Work instructions
Where the line containing "4.4. Список обучающихся, состоящих" appears, end the copy there, keeping that line; start from the first line of the entries, copy exactly, and omit pictures.

Supplied data
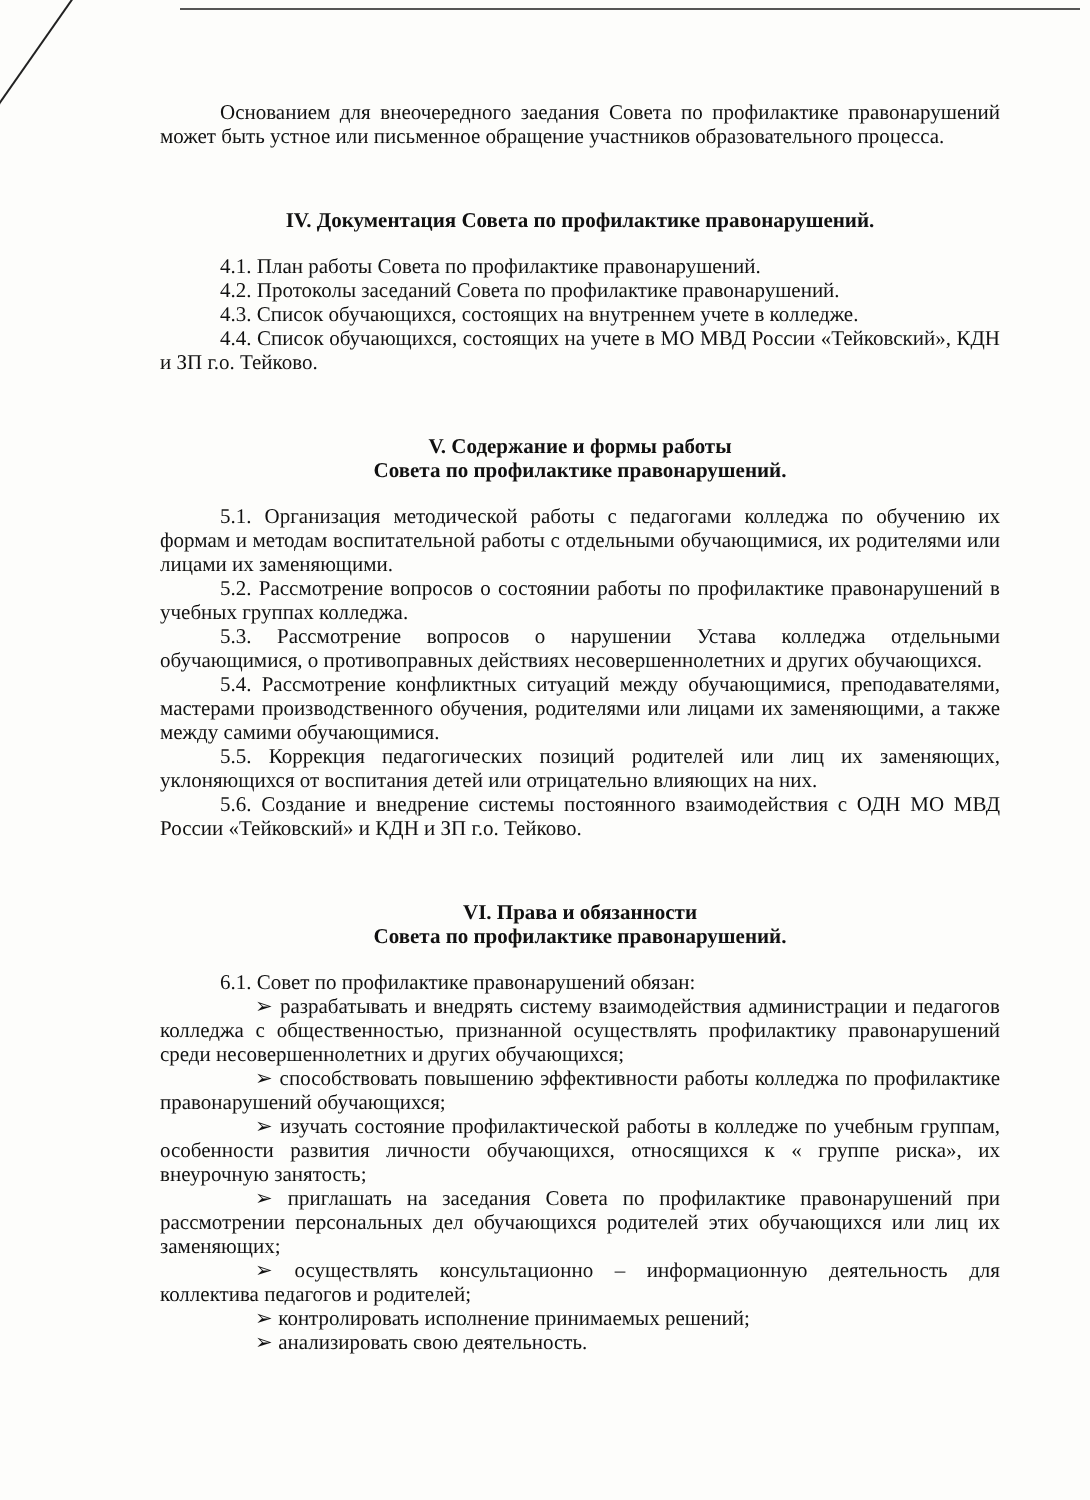Основанием для внеочередного заедания Совета по профилактике правонарушений может быть устное или письменное обращение участников образовательного процесса.
IV. Документация Совета по профилактике правонарушений.
4.1. План работы Совета по профилактике правонарушений.
4.2. Протоколы заседаний Совета по профилактике правонарушений.
4.3. Список обучающихся, состоящих на внутреннем учете в колледже.
4.4. Список обучающихся, состоящих на учете в МО МВД России «Тейковский», КДН и ЗП г.о. Тейково.
V. Содержание и формы работы
Совета по профилактике правонарушений.
5.1. Организация методической работы с педагогами колледжа по обучению их формам и методам воспитательной работы с отдельными обучающимися, их родителями или лицами их заменяющими.
5.2. Рассмотрение вопросов о состоянии работы по профилактике правонарушений в учебных группах колледжа.
5.3. Рассмотрение вопросов о нарушении Устава колледжа отдельными обучающимися, о противоправных действиях несовершеннолетних и других обучающихся.
5.4. Рассмотрение конфликтных ситуаций между обучающимися, преподавателями, мастерами производственного обучения, родителями или лицами их заменяющими, а также между самими обучающимися.
5.5. Коррекция педагогических позиций родителей или лиц их заменяющих, уклоняющихся от воспитания детей или отрицательно влияющих на них.
5.6. Создание и внедрение системы постоянного взаимодействия с ОДН МО МВД России «Тейковский» и КДН и ЗП г.о. Тейково.
VI. Права и обязанности
Совета по профилактике правонарушений.
6.1. Совет по профилактике правонарушений обязан:
➢ разрабатывать и внедрять систему взаимодействия администрации и педагогов колледжа с общественностью, признанной осуществлять профилактику правонарушений среди несовершеннолетних и других обучающихся;
➢ способствовать повышению эффективности работы колледжа по профилактике правонарушений обучающихся;
➢ изучать состояние профилактической работы в колледже по учебным группам, особенности развития личности обучающихся, относящихся к « группе риска», их внеурочную занятость;
➢ приглашать на заседания Совета по профилактике правонарушений при рассмотрении персональных дел обучающихся родителей этих обучающихся или лиц их заменяющих;
➢ осуществлять консультационно – информационную деятельность для коллектива педагогов и родителей;
➢ контролировать исполнение принимаемых решений;
➢ анализировать свою деятельность.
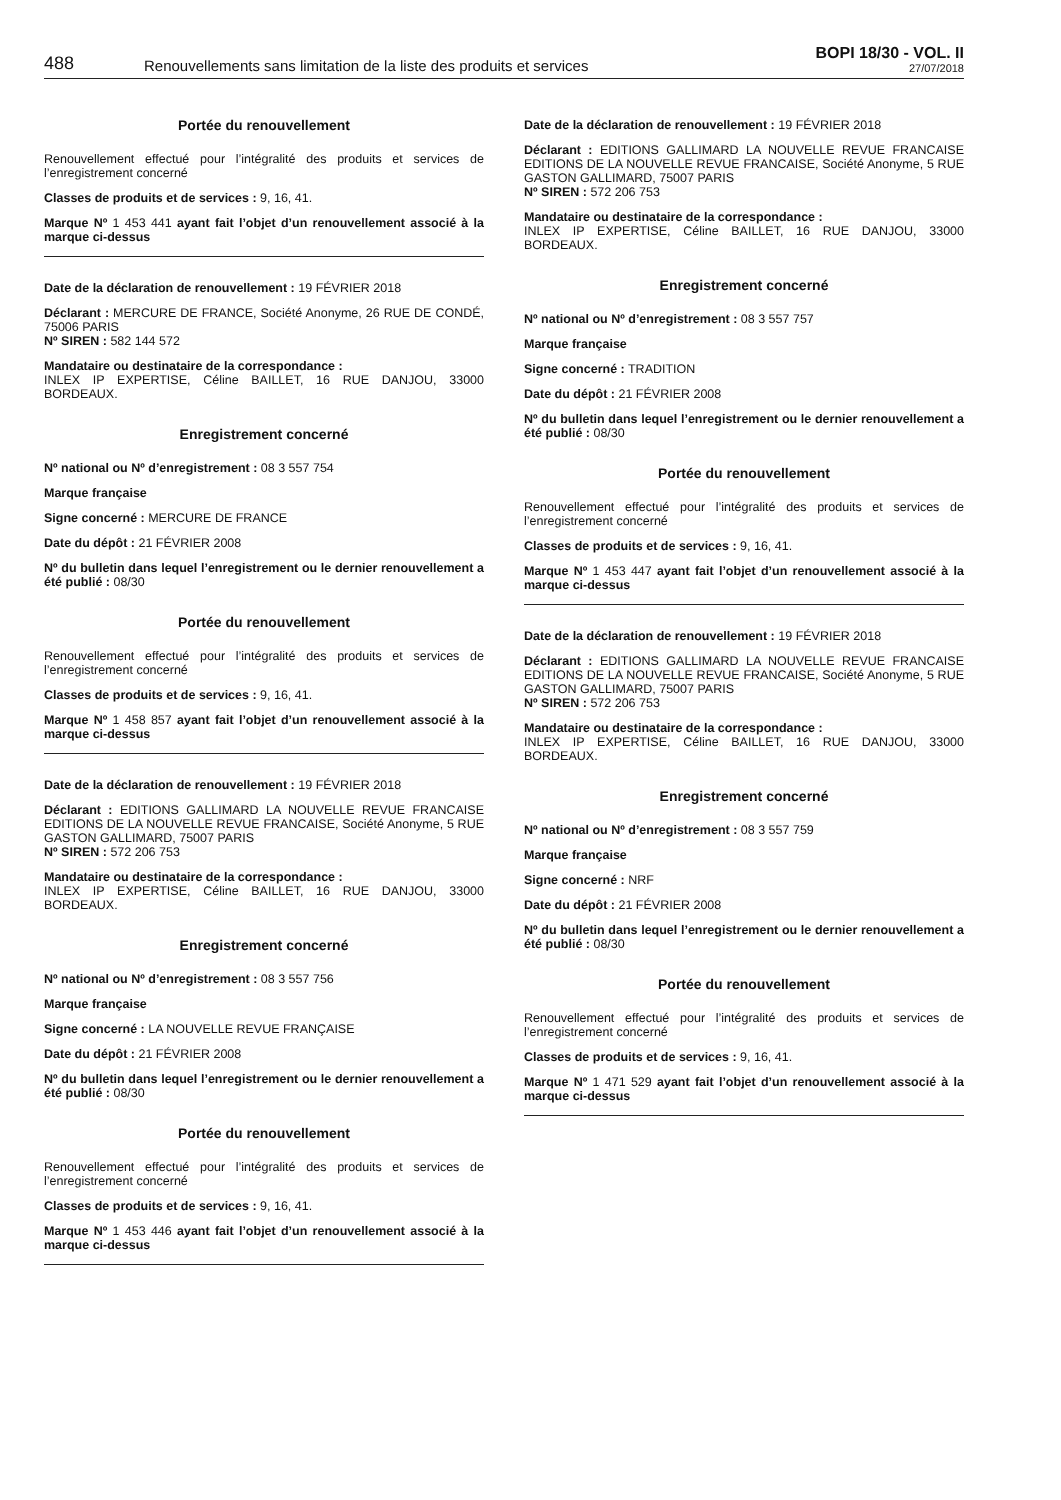488
Renouvellements sans limitation de la liste des produits et services
BOPI 18/30 - VOL. II
27/07/2018
Portée du renouvellement
Renouvellement effectué pour l’intégralité des produits et services de l’enregistrement concerné
Classes de produits et de services : 9, 16, 41.
Marque Nº 1 453 441 ayant fait l’objet d’un renouvellement associé à la marque ci-dessus
Date de la déclaration de renouvellement : 19 FÉVRIER 2018
Déclarant : MERCURE DE FRANCE, Société Anonyme, 26 RUE DE CONDÉ, 75006 PARIS
Nº SIREN : 582 144 572
Mandataire ou destinataire de la correspondance :
INLEX IP EXPERTISE, Céline BAILLET, 16 RUE DANJOU, 33000 BORDEAUX.
Enregistrement concerné
Nº national ou Nº d’enregistrement : 08 3 557 754
Marque française
Signe concerné : MERCURE DE FRANCE
Date du dépôt : 21 FÉVRIER 2008
Nº du bulletin dans lequel l’enregistrement ou le dernier renouvellement a été publié : 08/30
Portée du renouvellement
Renouvellement effectué pour l’intégralité des produits et services de l’enregistrement concerné
Classes de produits et de services : 9, 16, 41.
Marque Nº 1 458 857 ayant fait l’objet d’un renouvellement associé à la marque ci-dessus
Date de la déclaration de renouvellement : 19 FÉVRIER 2018
Déclarant : EDITIONS GALLIMARD LA NOUVELLE REVUE FRANCAISE EDITIONS DE LA NOUVELLE REVUE FRANCAISE, Société Anonyme, 5 RUE GASTON GALLIMARD, 75007 PARIS
Nº SIREN : 572 206 753
Mandataire ou destinataire de la correspondance :
INLEX IP EXPERTISE, Céline BAILLET, 16 RUE DANJOU, 33000 BORDEAUX.
Enregistrement concerné
Nº national ou Nº d’enregistrement : 08 3 557 756
Marque française
Signe concerné : LA NOUVELLE REVUE FRANÇAISE
Date du dépôt : 21 FÉVRIER 2008
Nº du bulletin dans lequel l’enregistrement ou le dernier renouvellement a été publié : 08/30
Portée du renouvellement
Renouvellement effectué pour l’intégralité des produits et services de l’enregistrement concerné
Classes de produits et de services : 9, 16, 41.
Marque Nº 1 453 446 ayant fait l’objet d’un renouvellement associé à la marque ci-dessus
Date de la déclaration de renouvellement : 19 FÉVRIER 2018
Déclarant : EDITIONS GALLIMARD LA NOUVELLE REVUE FRANCAISE EDITIONS DE LA NOUVELLE REVUE FRANCAISE, Société Anonyme, 5 RUE GASTON GALLIMARD, 75007 PARIS
Nº SIREN : 572 206 753
Mandataire ou destinataire de la correspondance :
INLEX IP EXPERTISE, Céline BAILLET, 16 RUE DANJOU, 33000 BORDEAUX.
Enregistrement concerné
Nº national ou Nº d’enregistrement : 08 3 557 757
Marque française
Signe concerné : TRADITION
Date du dépôt : 21 FÉVRIER 2008
Nº du bulletin dans lequel l’enregistrement ou le dernier renouvellement a été publié : 08/30
Portée du renouvellement
Renouvellement effectué pour l’intégralité des produits et services de l’enregistrement concerné
Classes de produits et de services : 9, 16, 41.
Marque Nº 1 453 447 ayant fait l’objet d’un renouvellement associé à la marque ci-dessus
Date de la déclaration de renouvellement : 19 FÉVRIER 2018
Déclarant : EDITIONS GALLIMARD LA NOUVELLE REVUE FRANCAISE EDITIONS DE LA NOUVELLE REVUE FRANCAISE, Société Anonyme, 5 RUE GASTON GALLIMARD, 75007 PARIS
Nº SIREN : 572 206 753
Mandataire ou destinataire de la correspondance :
INLEX IP EXPERTISE, Céline BAILLET, 16 RUE DANJOU, 33000 BORDEAUX.
Enregistrement concerné
Nº national ou Nº d’enregistrement : 08 3 557 759
Marque française
Signe concerné : NRF
Date du dépôt : 21 FÉVRIER 2008
Nº du bulletin dans lequel l’enregistrement ou le dernier renouvellement a été publié : 08/30
Portée du renouvellement
Renouvellement effectué pour l’intégralité des produits et services de l’enregistrement concerné
Classes de produits et de services : 9, 16, 41.
Marque Nº 1 471 529 ayant fait l’objet d’un renouvellement associé à la marque ci-dessus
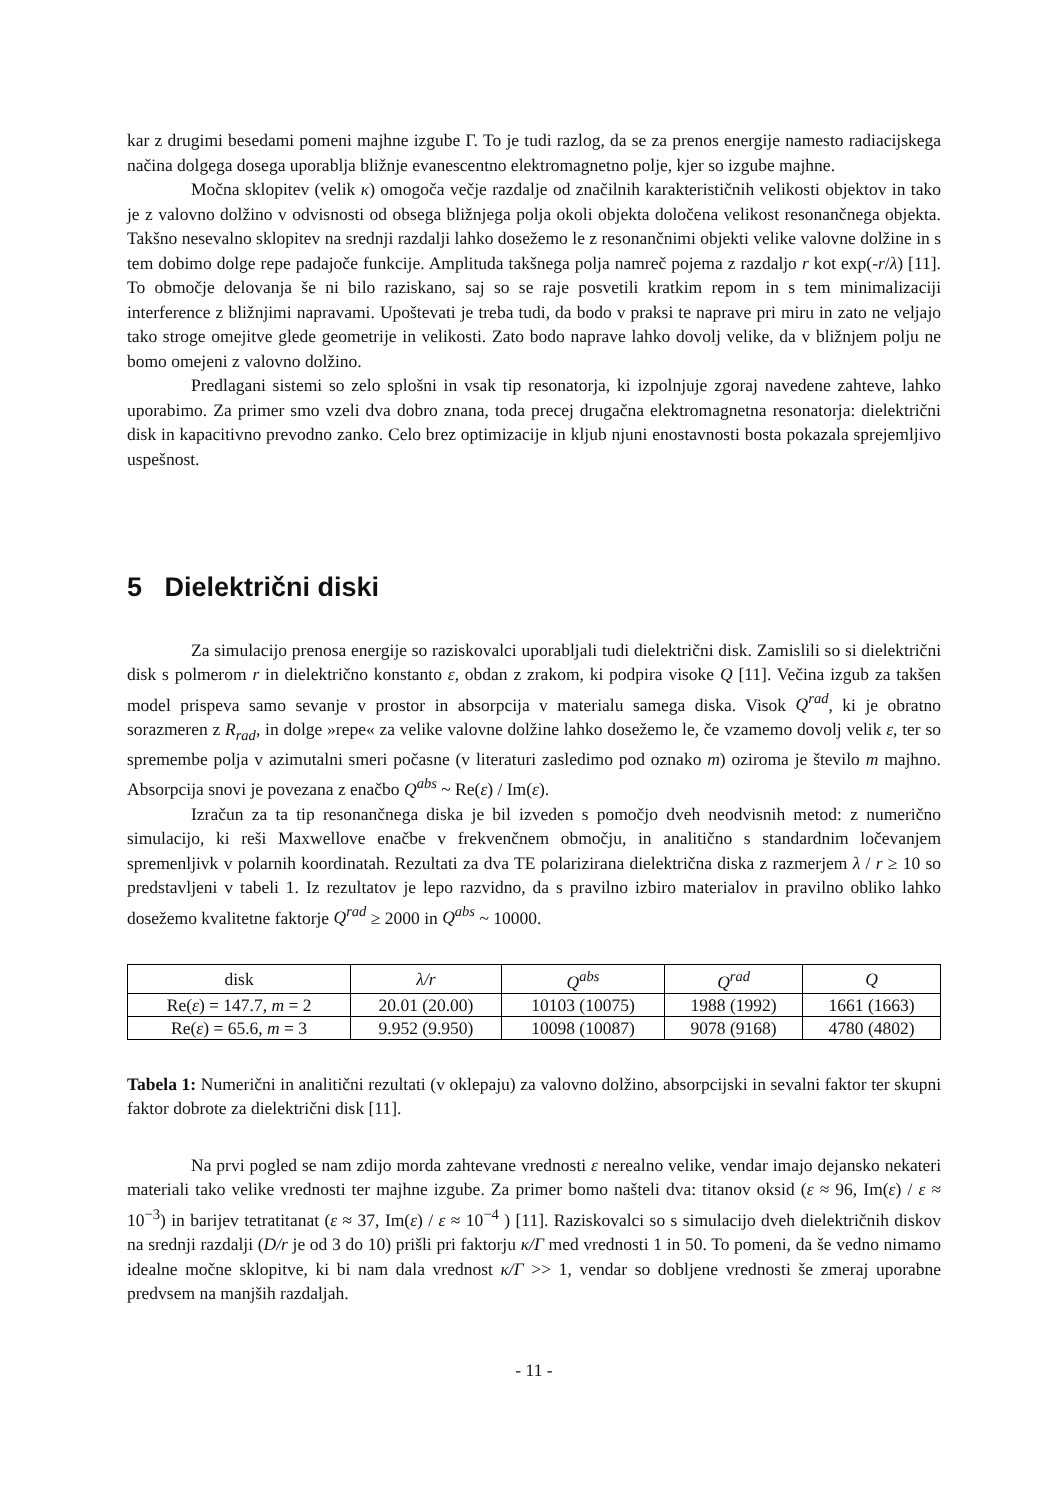kar z drugimi besedami pomeni majhne izgube Γ. To je tudi razlog, da se za prenos energije namesto radiacijskega načina dolgega dosega uporablja bližnje evanescentno elektromagnetno polje, kjer so izgube majhne.
Močna sklopitev (velik κ) omogoča večje razdalje od značilnih karakterističnih velikosti objektov in tako je z valovno dolžino v odvisnosti od obsega bližnjega polja okoli objekta določena velikost resonančnega objekta. Takšno nesevalno sklopitev na srednji razdalji lahko dosežemo le z resonančnimi objekti velike valovne dolžine in s tem dobimo dolge repe padajoče funkcije. Amplituda takšnega polja namreč pojema z razdaljo r kot exp(-r/λ) [11]. To območje delovanja še ni bilo raziskano, saj so se raje posvetili kratkim repom in s tem minimalizaciji interference z bližnjimi napravami. Upoštevati je treba tudi, da bodo v praksi te naprave pri miru in zato ne veljajo tako stroge omejitve glede geometrije in velikosti. Zato bodo naprave lahko dovolj velike, da v bližnjem polju ne bomo omejeni z valovno dolžino.
Predlagani sistemi so zelo splošni in vsak tip resonatorja, ki izpolnjuje zgoraj navedene zahteve, lahko uporabimo. Za primer smo vzeli dva dobro znana, toda precej drugačna elektromagnetna resonatorja: dielektrični disk in kapacitivno prevodno zanko. Celo brez optimizacije in kljub njuni enostavnosti bosta pokazala sprejemljivo uspešnost.
5 Dielektrični diski
Za simulacijo prenosa energije so raziskovalci uporabljali tudi dielektrični disk. Zamislili so si dielektrični disk s polmerom r in dielektrično konstanto ε, obdan z zrakom, ki podpira visoke Q [11]. Večina izgub za takšen model prispeva samo sevanje v prostor in absorpcija v materialu samega diska. Visok Q<sup>rad</sup>, ki je obratno sorazmeren z R<sub>rad</sub>, in dolge »repe« za velike valovne dolžine lahko dosežemo le, če vzamemo dovolj velik ε, ter so spremembe polja v azimutalni smeri počasne (v literaturi zasledimo pod oznako m) oziroma je število m majhno. Absorpcija snovi je povezana z enačbo Q<sup>abs</sup> ~ Re(ε) / Im(ε).
Izračun za ta tip resonančnega diska je bil izveden s pomočjo dveh neodvisnih metod: z numerično simulacijo, ki reši Maxwellove enačbe v frekvenčnem območju, in analitično s standardnim ločevanjem spremenljivk v polarnih koordinatah. Rezultati za dva TE polarizirana dielektrična diska z razmerjem λ / r ≥ 10 so predstavljeni v tabeli 1. Iz rezultatov je lepo razvidno, da s pravilno izbiro materialov in pravilno obliko lahko dosežemo kvalitetne faktorje Q<sup>rad</sup> ≥ 2000 in Q<sup>abs</sup> ~ 10000.
| disk | λ/r | Q<sup>abs</sup> | Q<sup>rad</sup> | Q |
| --- | --- | --- | --- | --- |
| Re( ε ) = 147.7, m = 2 | 20.01 (20.00) | 10103 (10075) | 1988 (1992) | 1661 (1663) |
| Re( ε ) = 65.6, m = 3 | 9.952 (9.950) | 10098 (10087) | 9078 (9168) | 4780 (4802) |
Tabela 1: Numerični in analitični rezultati (v oklepaju) za valovno dolžino, absorpcijski in sevalni faktor ter skupni faktor dobrote za dielektrični disk [11].
Na prvi pogled se nam zdijo morda zahtevane vrednosti ε nerealno velike, vendar imajo dejansko nekateri materiali tako velike vrednosti ter majhne izgube. Za primer bomo našteli dva: titanov oksid (ε ≈ 96, Im(ε) / ε ≈ 10<sup>−3</sup>) in barijev tetratitanat (ε ≈ 37, Im(ε) / ε ≈ 10<sup>−4</sup> ) [11]. Raziskovalci so s simulacijo dveh dielektričnih diskov na srednji razdalji (D/r je od 3 do 10) prišli pri faktorju κ/Γ med vrednosti 1 in 50. To pomeni, da še vedno nimamo idealne močne sklopitve, ki bi nam dala vrednost κ/Γ >> 1, vendar so dobljene vrednosti še zmeraj uporabne predvsem na manjših razdaljah.
- 11 -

Response
Основанием для внеочередного заедания Совета по профилактике правонарушений может быть устное или письменное обращение участников образовательного процесса.
IV. Документация Совета по профилактике правонарушений.
4.1. План работы Совета по профилактике правонарушений.
4.2. Протоколы заседаний Совета по профилактике правонарушений.
4.3. Список обучающихся, состоящих на внутреннем учете в колледже.
4.4. Список обучающихся, состоящих на учете в МО МВД России «Тейковский», КДН и ЗП г.о. Тейково.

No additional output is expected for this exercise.